Pose landmark coordinates
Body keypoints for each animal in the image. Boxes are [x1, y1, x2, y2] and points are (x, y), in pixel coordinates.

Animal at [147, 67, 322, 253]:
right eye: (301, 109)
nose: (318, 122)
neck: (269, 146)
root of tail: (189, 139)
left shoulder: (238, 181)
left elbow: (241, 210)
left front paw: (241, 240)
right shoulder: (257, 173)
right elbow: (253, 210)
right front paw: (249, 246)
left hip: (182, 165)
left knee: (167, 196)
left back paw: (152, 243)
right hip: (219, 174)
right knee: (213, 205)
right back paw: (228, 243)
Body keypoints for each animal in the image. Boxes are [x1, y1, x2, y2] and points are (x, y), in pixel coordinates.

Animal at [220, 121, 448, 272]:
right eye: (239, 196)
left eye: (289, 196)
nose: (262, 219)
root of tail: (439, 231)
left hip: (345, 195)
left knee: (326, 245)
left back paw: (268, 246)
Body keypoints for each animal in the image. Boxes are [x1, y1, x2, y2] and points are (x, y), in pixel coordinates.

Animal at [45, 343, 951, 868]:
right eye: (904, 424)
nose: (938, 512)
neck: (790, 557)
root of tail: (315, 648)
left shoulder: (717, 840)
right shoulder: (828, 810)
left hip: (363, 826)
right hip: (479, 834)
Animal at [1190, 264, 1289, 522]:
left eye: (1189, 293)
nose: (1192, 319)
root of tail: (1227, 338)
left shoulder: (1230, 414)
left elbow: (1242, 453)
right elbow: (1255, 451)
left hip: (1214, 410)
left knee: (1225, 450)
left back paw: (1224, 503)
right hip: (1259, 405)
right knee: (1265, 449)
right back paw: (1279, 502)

--

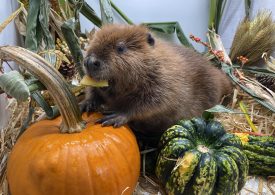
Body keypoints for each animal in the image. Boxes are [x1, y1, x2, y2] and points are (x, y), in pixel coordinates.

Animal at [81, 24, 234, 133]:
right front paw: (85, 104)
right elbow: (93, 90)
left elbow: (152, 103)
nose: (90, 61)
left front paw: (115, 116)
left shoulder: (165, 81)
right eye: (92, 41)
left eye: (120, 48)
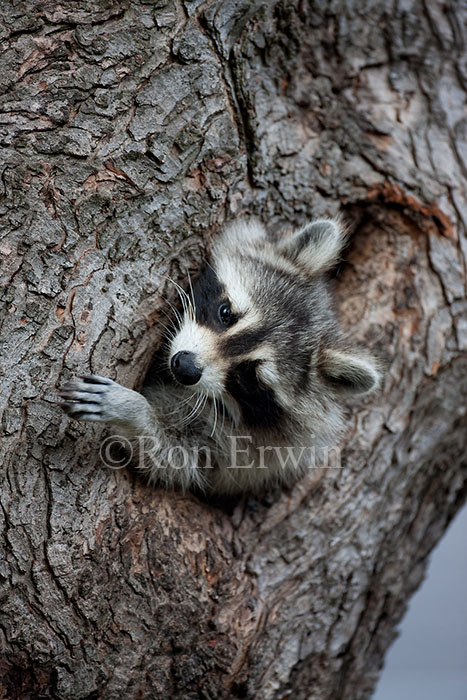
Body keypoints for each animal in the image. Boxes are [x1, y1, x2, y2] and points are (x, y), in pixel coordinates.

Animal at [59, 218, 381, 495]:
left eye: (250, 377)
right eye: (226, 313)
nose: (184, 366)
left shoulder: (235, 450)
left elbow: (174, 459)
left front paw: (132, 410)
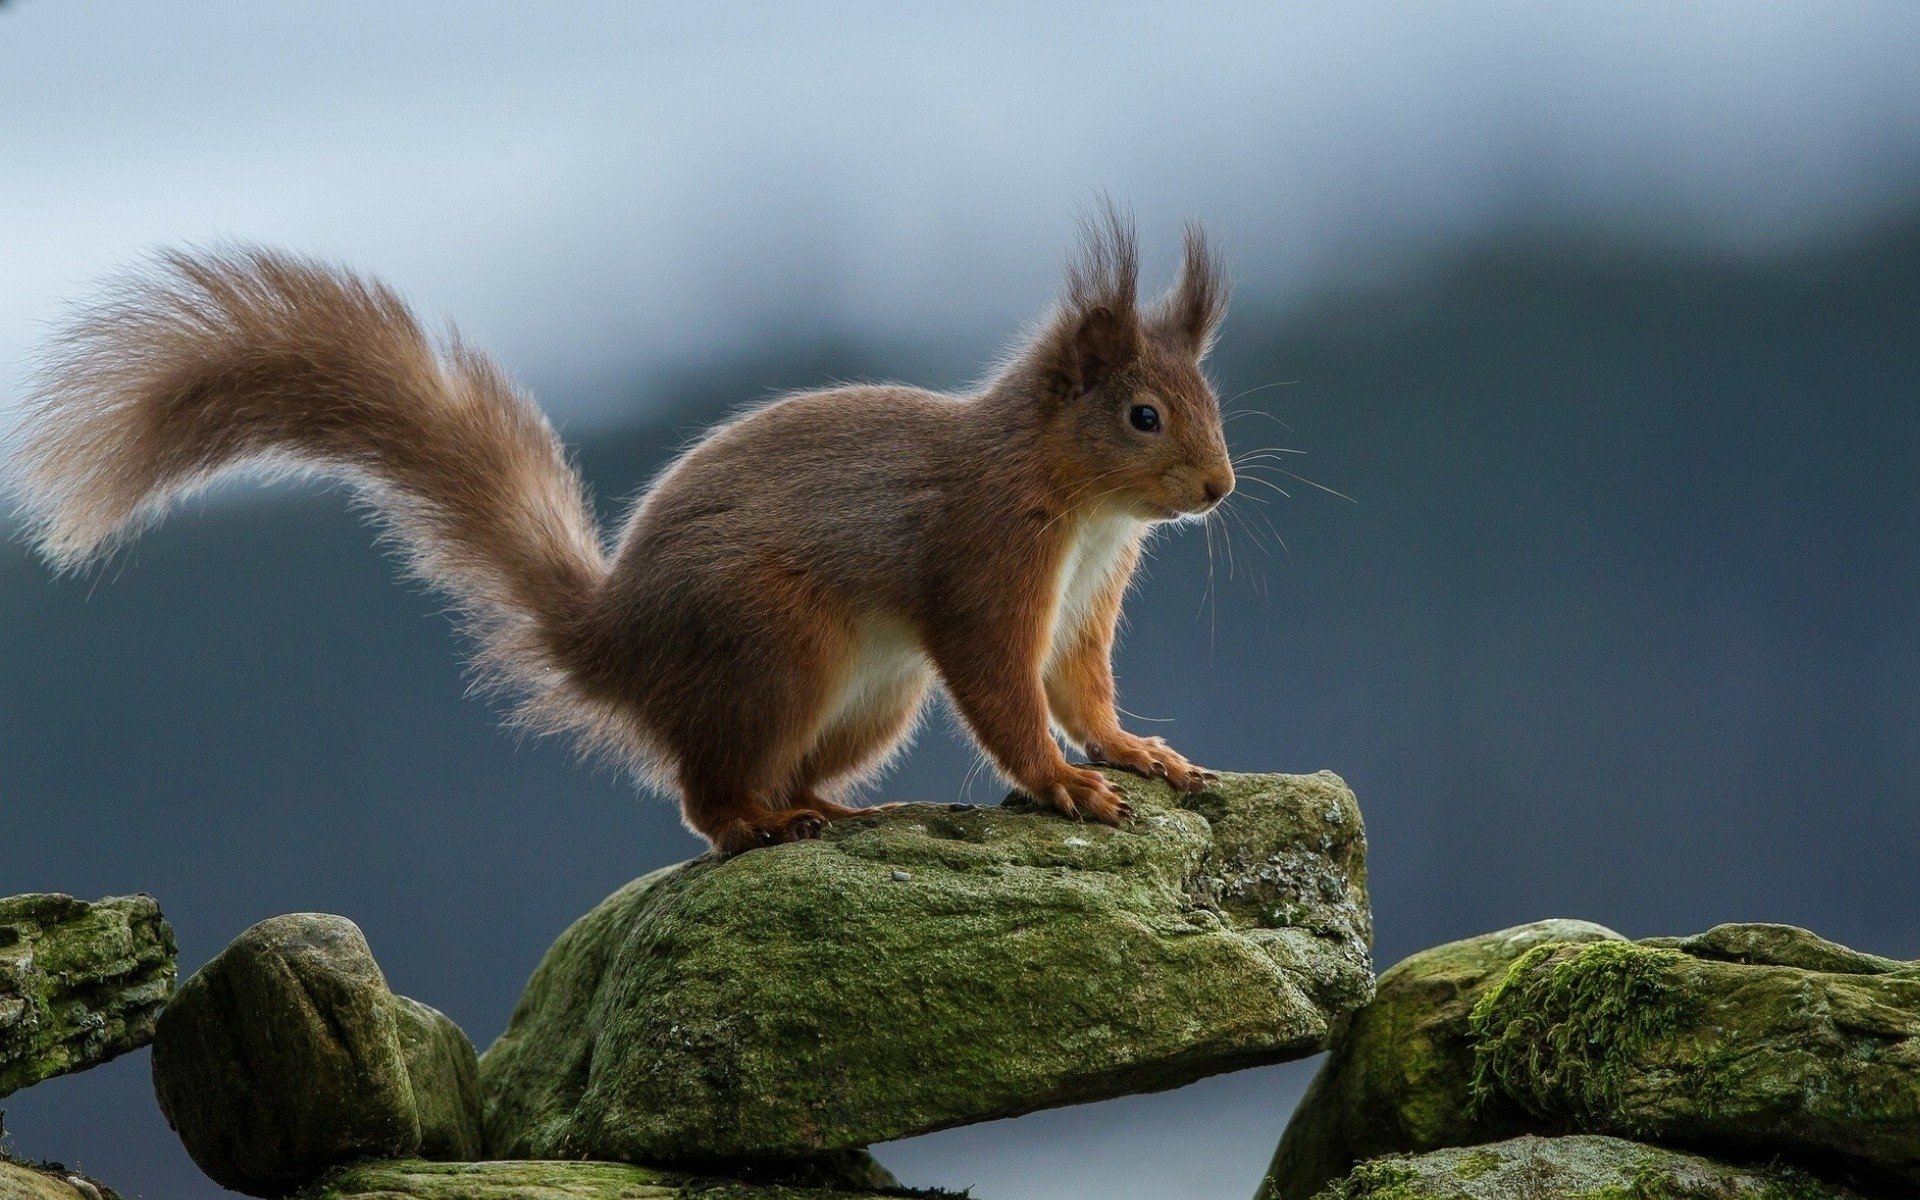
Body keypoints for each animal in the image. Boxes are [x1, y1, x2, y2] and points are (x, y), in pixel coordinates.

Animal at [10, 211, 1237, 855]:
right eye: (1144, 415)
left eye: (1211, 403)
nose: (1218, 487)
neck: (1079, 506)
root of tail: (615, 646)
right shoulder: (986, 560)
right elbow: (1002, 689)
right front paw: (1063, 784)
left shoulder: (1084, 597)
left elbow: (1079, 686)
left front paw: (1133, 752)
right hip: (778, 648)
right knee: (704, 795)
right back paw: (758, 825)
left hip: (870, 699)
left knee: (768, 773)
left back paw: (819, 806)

Problem requirements: Would you please repeat exactly the lines above, starting at the line with "left eye: (1189, 293)" and stopping at the line with "right back paw: (1279, 502)", both included?

Reply:
left eye: (1189, 293)
nose: (1192, 319)
root of tail: (1227, 338)
left shoulder: (1230, 414)
left elbow: (1242, 453)
right elbow: (1255, 451)
left hip: (1214, 410)
left knee: (1225, 450)
left back paw: (1224, 503)
right hip: (1259, 405)
right knee: (1265, 449)
right back paw: (1279, 502)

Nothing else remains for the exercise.